The West and the Rest

In “The Clash of Civilizations,” the political scientist Samuel Huntington maps out a geopolitical paradigm that is as disturbing as it is destructive. Huntington’s work imagines a new post-Cold War world order, one which pits civilizations against one another in a struggle for power, and one which centers the United States as an exemplar of supreme virtue. Huntington paints broad strokes of ignorance in ascribing certain values and capabilities to entire cultures and–surprise–Western civilization triumphs within Huntington’s crooked hierarchy. On page 40 of the text, Huntington writes,

“Western ideas of individualism, liberalism, constitutionalism, human rights, equality, liberty, the rule of law, democracy, free markets, the separation of church and state, often have little resonance in Islamic, Confucian, Japanese, Hindu, Buddhist or Orthodox cultures. Western efforts to propagate such ideas produce a reaction against ‘human rights imperialism’ and a reaffirmation of indigenous values, as can be seen in the support for religious fundamentalism by the younger generation in non-Western cultures.”

This line of thinking constitutes the framework for what Huntington subsequently calls the “West versus the Rest,” an axis of world politics that essentially demands conformity to Western culture from non-Western civilizations.

“The Clash of Civilizations” was a frustrating reading especially after going through the Gordon and Kaplan pieces, which each offer stark empirical evidence of the heinous practices carried out by the United States government–policies that, in Gordon’s words, are “closer to the government’s own definition of a rogue state than it is to a model democracy.” (2006:44) Over the last ten years or so during the so-called War on Terror, the United States government violated international law and sovereignty, committed countless human rights abuses, and purveyed over immense destruction around the world.

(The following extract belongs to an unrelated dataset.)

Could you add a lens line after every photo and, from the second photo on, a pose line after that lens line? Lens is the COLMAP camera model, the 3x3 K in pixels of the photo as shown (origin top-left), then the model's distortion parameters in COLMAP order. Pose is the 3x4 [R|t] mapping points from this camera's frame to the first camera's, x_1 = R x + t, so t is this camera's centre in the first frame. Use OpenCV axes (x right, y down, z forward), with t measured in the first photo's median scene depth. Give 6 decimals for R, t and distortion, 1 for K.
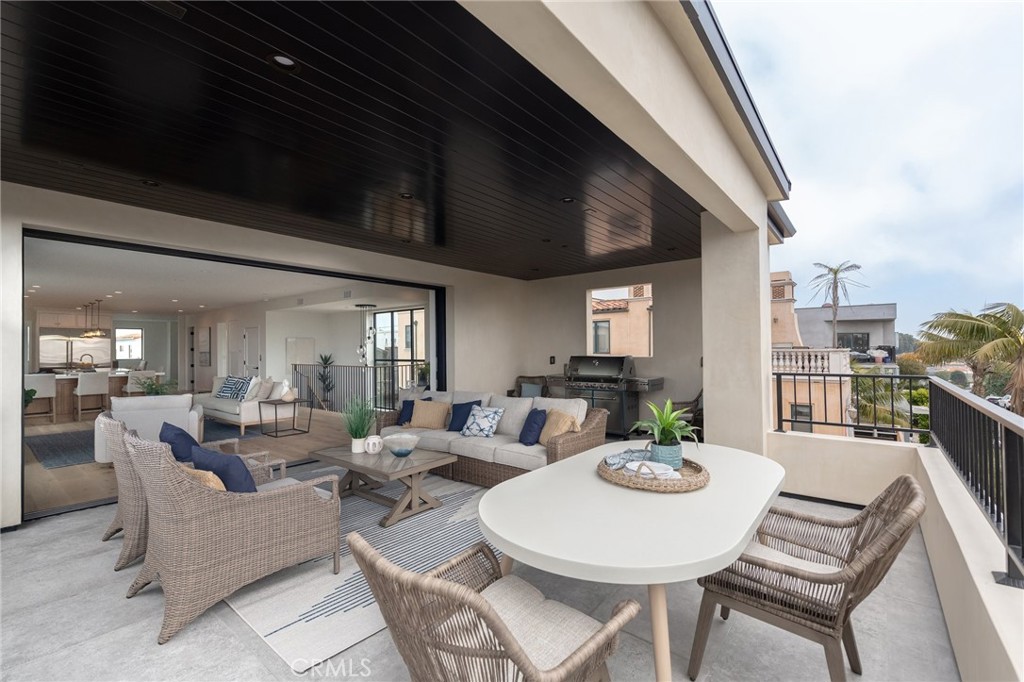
lens RADIAL K [[438.6, 0, 515.8], [0, 438.6, 344.0], [0, 0, 1]] dist [-0.002523, -0.000110]
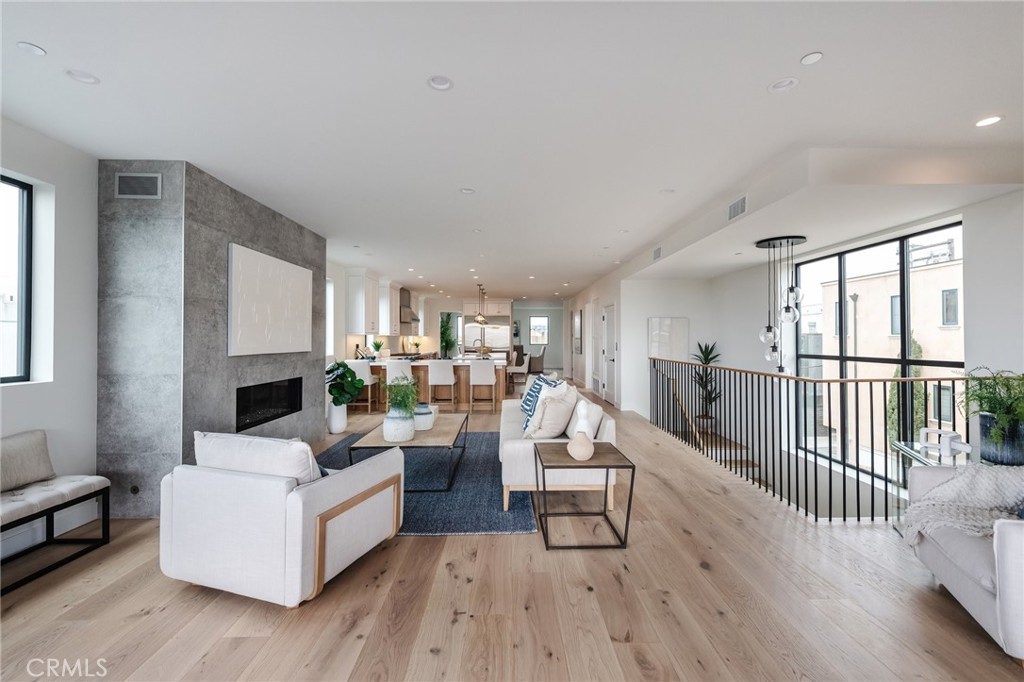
lens RADIAL K [[438.6, 0, 518.8], [0, 438.6, 338.4], [0, 0, 1]] dist [-0.002523, -0.000110]
pose [[0.658522, 0.005226, -0.752544, -0.152056], [0.006735, 0.999895, 0.012837, 0.007561], [0.752532, -0.013521, 0.658417, 0.422925]]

Yet, the values that Huntington bestows to the West only involve democratic principles, human rights, liberty and equality, etc. This reasoning that the United States is a Good Power, on a mission to protect world order and that any violence that accompanies this mission is subsidiary, has been employed to dehumanize non-Western civilizations and rationalize war against them.

As I was reading, my mind went to an interview I had seen with Jose Rodriguez, a former director of the National Clandestine Service which authorized the torture of detainees:

This video offers a really illuminating look at Rodriguez’ worldview, which could comfortably fall into the Huntington paradigm. In his justification for authorizing torture, Rodriguez explains (in rather patriarchal language) that the United States were compelled to “put their big boy pants on and provide the authorities that we needed,” because it was a matter of protecting American lives. American exceptionalism is the ideology underpinning this justification, because it allows our government to absolve itself from blame for executing these crimes. As Gordon points out, “American exceptionalism – the assertion that the US is an inherently more democratic, egalitarian and just society than all others – has always been a lie. The current Bush government has indeed formulated a policy of exceptionalism, claiming the right of the US, as a sovereign God-given Christian nation, to exempt itself from the same laws that govern the conduct of other nations.” (44)

The West is the entity committing these atrocities, often at the expense of the “Rest” of the world; but since, as Huntington’s writing shows, the West can wipe away these incidents and project a pristine image of standing up for democratic principles, the West never has to be held accountable for its wrongdoings. Instead, the flawed “Rest” must accommodate to the West’s standards.

One thought on “The West and the Rest

  1. caalamo

    This is a nice post Jack that raises several questions. I too am struck by the ways in which the Gordon and Kaplan pieces contrast so starkly with Huntington’s manifesto for the West. What I especially appreciate about Gordon and Kaplan are the ways in which they trace the longer fetch of the American empire so as to rather bluntly challenge us to think more critically about our surprise and disappointment over these practices. But I also think that Huntington is also clever in his use of history. What role do his rhetorical strategies related to history play in advancing his problematic and racist world view? One could never claim he is short sighted, but I think it is in the story he wishes to tell us about world history that his problem rests.